Cambios climáticos que enseñan a vivir: el marcado límite de las estaciones
En verano, es la humita hecha con choclos cremosos y crocantes, rallados, cocidos con cebollas, albahaca y vino blanco. Es una de mis recetas preferidas. Condimentada con ají de cachi y con tostadas impregnadas en aceite de oliva, con mucha albahaca fresca.
Choclo y albahaca. Se protegen y exponen juntos lo mejor de sus cualidades. En primavera, las habas y arvejas cocidas lentamente en manteca a fuego bajo, servidas con mucha menta fresca, con arroz blanco y una botella de albariño. En invierno, las sopas de calabazas o zapallos, con mucho ajillo o cebollas, vino blanco, disfrutadas con tostadas muy crocante y queso chédar rallado. El otoño de la Patagonia es mi estación preferida, las lengas y los ñires se ponen rojos, comienzan las heladas y me encanta cocinar los hinojos enteros tapados con cenizas y brasas, durante horas; quedan como confitados, tiernos, ideales para comer con una ensalada de perejil y cebolla.
Siempre me sentí atraído por vivir en regiones donde existe un marcado límite de las estaciones. Creo que no podría subsistir en los trópicos. Siento tedio cuando todos los días son iguales. Necesito esos cambios climáticos que le dan luminosidad al año, recordándonos todas y cada una de las cosas buenas que nos da cada estación. La comida, el cambio de ropa, la chimenea y las distintas vacaciones. Forman esa esperanza de vivir con cada rasgo estacional extendido en sus climas.
Me subí a un avión y pasé del verano al invierno. En casa estaba comiendo duraznos Rey del monte, ciruelas y tomates florentinos. Aquí, hay enormes y tiernos alcauciles globo, repollitos de Bruselas, endivias, acelgas y espinacas. En invierno me urge comer manteca. Dejé mis camisas blancas por sacos de lana y mis suecos pasaron a ser botas altas. Mi boina azul de algodón cambio por la Beret de merino, densa de tejido al ser cocinada por horas una vez tejida. No deja pasar la lluvia.
Las estaciones nos hacen sentir la ilusión de algo que conocemos y vendrá. Sobre el fin de verano comienzo a sentir los días mas frescos que hacen llegar el otoño con el arribo de granadas, manzanas, peras y membrillos.

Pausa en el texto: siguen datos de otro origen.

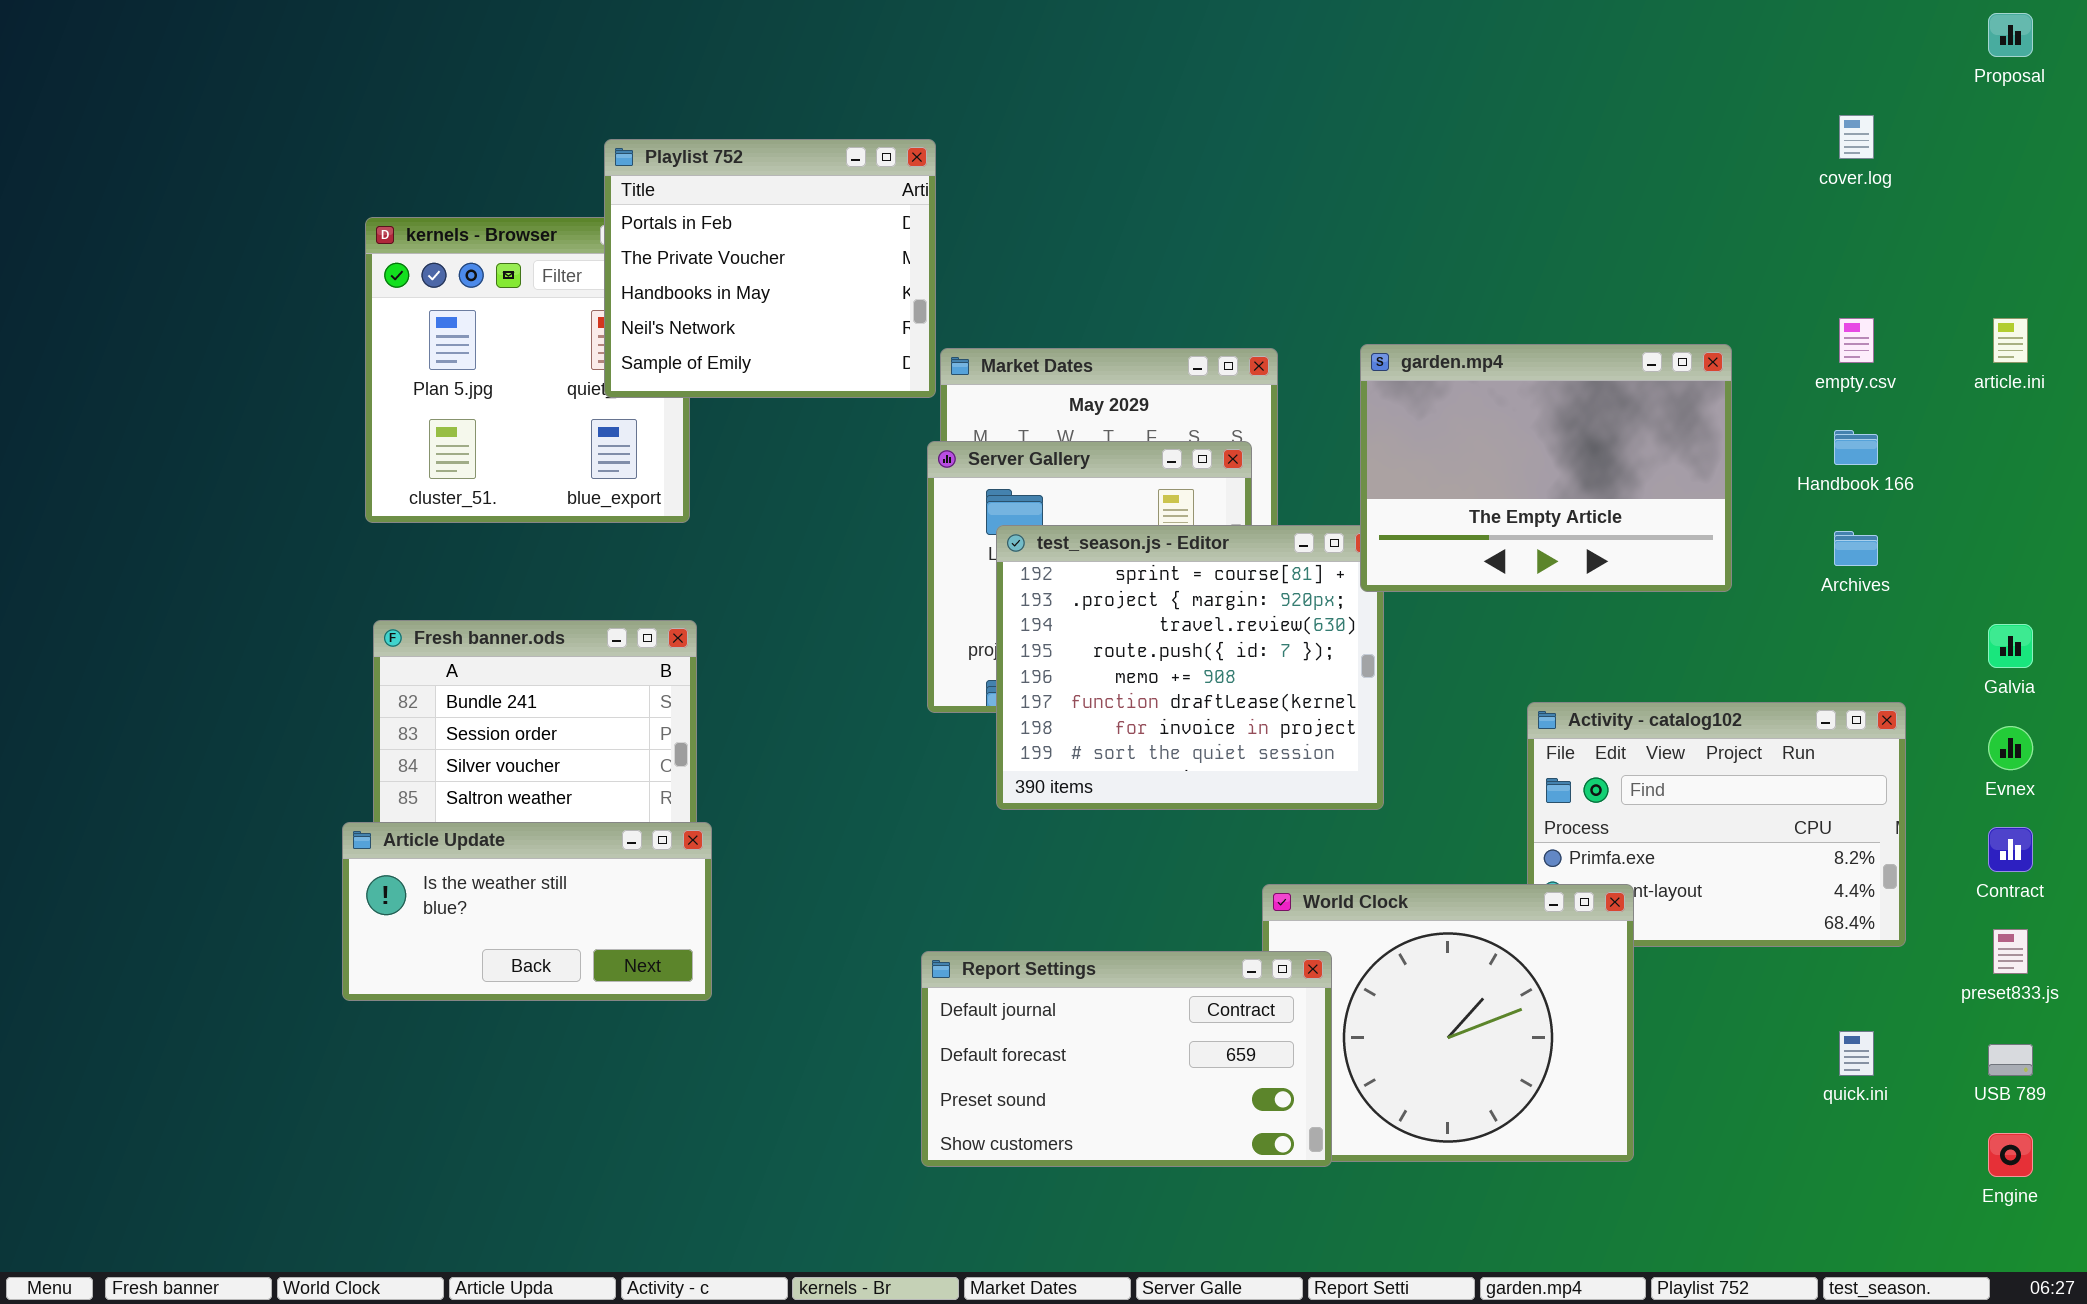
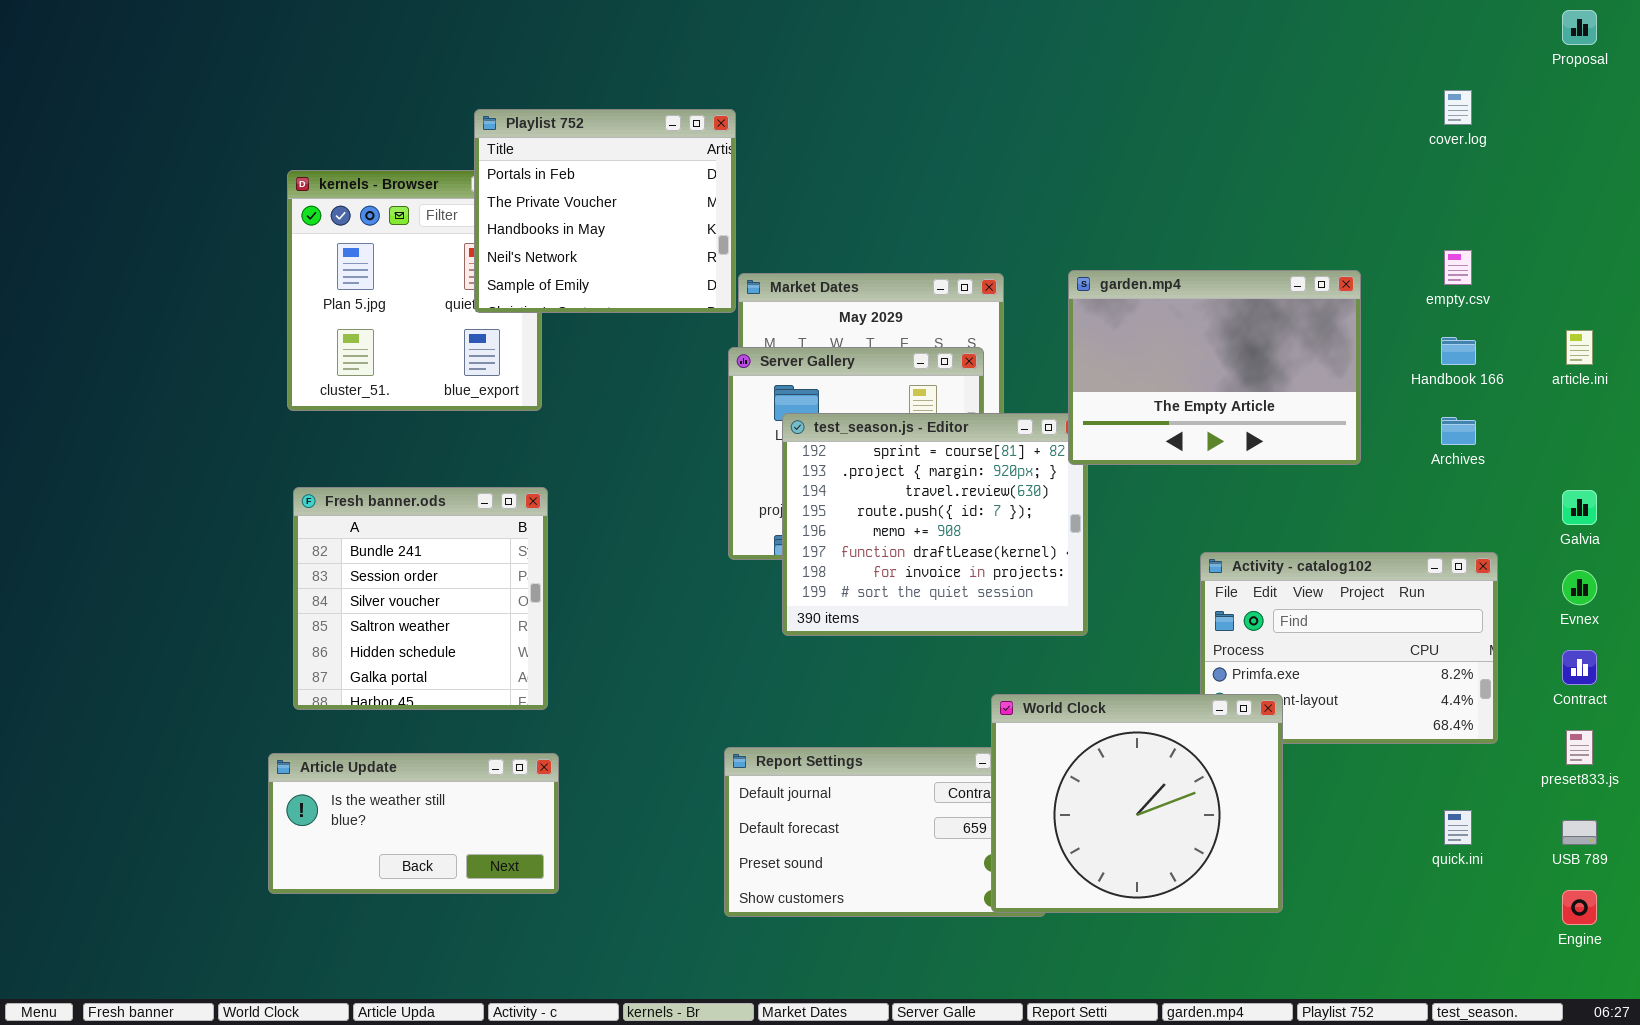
article.ini: [1993,318,2028,363] -> [1566,330,1593,365], moved
Article Update: [342,822,712,1001] -> [268,753,559,894], moved
World Clock: [1262,884,1634,1162] -> [991,694,1283,913], raised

En nuestro hemisferio, marzo y abril son los meses de la vendimia para lo que Mendoza comienza a palpitar con sus fiestas, reinas y carrozas. Los enólogos y agrónomos comienzan a tomar las decisiones de riesgo que los pueden llevar a realizar grandes vinos, quizá –luego de años en botella– tendrán aquellos rasgos que los conviertan en caldos excepcionales.
Viví casi seis años en Nueva York, más precisamente en Long Island, cerca del mar. En esos años me impactaron los drásticos cambios de estación, repentinos, violentos, raudos, veloces. Un día explota la primavera llena de flores y asombro y otro, las hojas de los árboles cambian de color para darle lugar al otoño y a la nieve. Allí sentía de alguna forma que la naturaleza debía apurarse para lograr cumplir con todos sus magníficos planes estacionales. En el Bariloche de mi niñez, las estaciones se tomaban una buena veintena de días para lograr las deseadas variaciones, mientras que en Long Island prima la inmediatez, una suerte de arrebato tempestuoso donde se debe dar vuelta la página de una vez. Siempre pienso en East-Quogue, el pueblito donde vivíamos con aquel talante climático eufórico.
Las estaciones nos van enseñado a vivir, solo hay que observarlas y no pedirle frutillas al invierno.